This will definitely bear watching.
Legal services lawyers for the poor have filed a class-action lawsuit demanding immediate repair of Texas’ much-criticized eligibility screening system for health and welfare programs.
The suit was filed in U.S. District Court in Austin late Friday by two impoverished Irving women who applied for food stamps more than two months ago but still haven’t been interviewed by the state Health and Human Services Commission.
In June, the state failed to determine eligibility of more than one-third of new food stamp applicants within the federally required 30 days, the suit says.
It says the delays meant that 55,276 applicants didn’t receive word on whether they qualify. Among those kept in the dark apparently were some who don’t have money for rent or food and under state law are supposed to be processed as “expedited” cases within 24 hours.
“The law is clear. You have timeframes in which to certify people. And they are not doing that,” said Bruce Bower, deputy director of Texas Legal Services Center, which brought the suit.
“I think that they do not have enough staff to do the work,” Bower said of the commission.
Commission spokeswoman Stephanie Goodman said the state processed 50,000 more food stamp applications in the first six months of this year than in the same period last year.
“We’re drinking from a fire hose right now,” she said.
Although a privatization experiment launched four years ago drove hundreds of experienced state workers to seek other jobs, the commission has gradually added more staff – some 700 in the past year, Goodman said.

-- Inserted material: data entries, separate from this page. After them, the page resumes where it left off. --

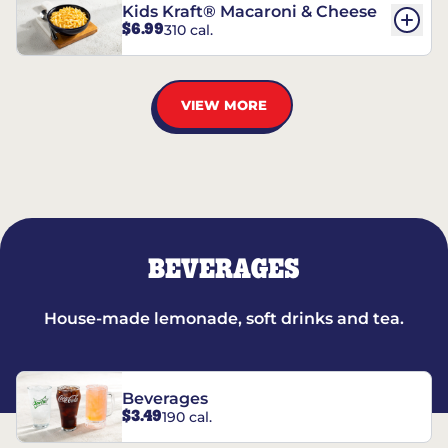
Kids Kraft® Macaroni & Cheese
$6.99
310 cal.
VIEW MORE
BEVERAGES
House-made lemonade, soft drinks and tea.
Beverages
$3.49
190 cal.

“We’ve got more workers and we’re processing more cases than we were a year ago, but it simply hasn’t been enough to keep pace with the growth in applications,” she said.
Goodman attributed many of the problems to Hurricane Ike and the economic slowdown.
“We’re asking for more staff and looking at other ways to deal with the increased workload,” she said. Goodman said the two-year budget that takes effect on Sept. 1 allows the commission to request 656 new eligibility workers, and it is doing just that.
Celia Hagert, a nutrition policy expert with the Center for Public Policy Priorities, which advocates for low- and middle-income Texans, said a poor economy can’t be blamed for the system’s current woes.
“The delays aren’t just a result of the recession,” Hagert said. “We’ve been out of compliance with federal performance standards for three years now. The question is whether we’re adding staff fast enough.”
I refer you to my blog post of May 19, 2008, which noted that the feds were complaining that “far too many approvals [of food stamp applications] remain untimely and call center performance needs to be more constant.” Going back to February 20, 2008, a review by the Statesman showed that “less than half — 48 percent — of Texas food stamp applications processed using the updated computer system, known as TIERS, are completed within the 30 days the federal government requires.” In other words, the excuses about Hurricane Ike and the economic slowdown are just that – excuses.
This has the potential to cost the state a lot of money. Which, given that the root cause of all this – the disastrous experiment of privatizing HHSC with Accenture – was a misguided attempt by the state to save money, would be rather ironic. And when the federal judge ultimately socks it to us, remember that we will have Rick Perry to thank for it. HHSC Employee has more.
UPDATE: I received the following email in response to this:
Dear Mr. Kuffner:
In your Aug. 5 post about the lawsuit filed by two Irving residents against the Texas Health and Human Services Commission alleging a failure to process food stamp applications in a timely manner, you erroneously link this issue to the integrated eligibility project managed by the Accenture-led Texas Access Alliance from 2005-2007
The fact is that the Alliance only handled food stamp applications for Travis and Hays counties – just two of Texas ’ 254 counties. These two counties represent just seven percent of Texas ’s total food stamp population. The vast majority of the backlog of food stamp applications exist across the state, including in Dallas County where the two Irving women reside. It is inaccurate to link our 2007 project in two counties to statewide food stamp application backlogs in 2009.
I thought you might appreciate knowing the facts.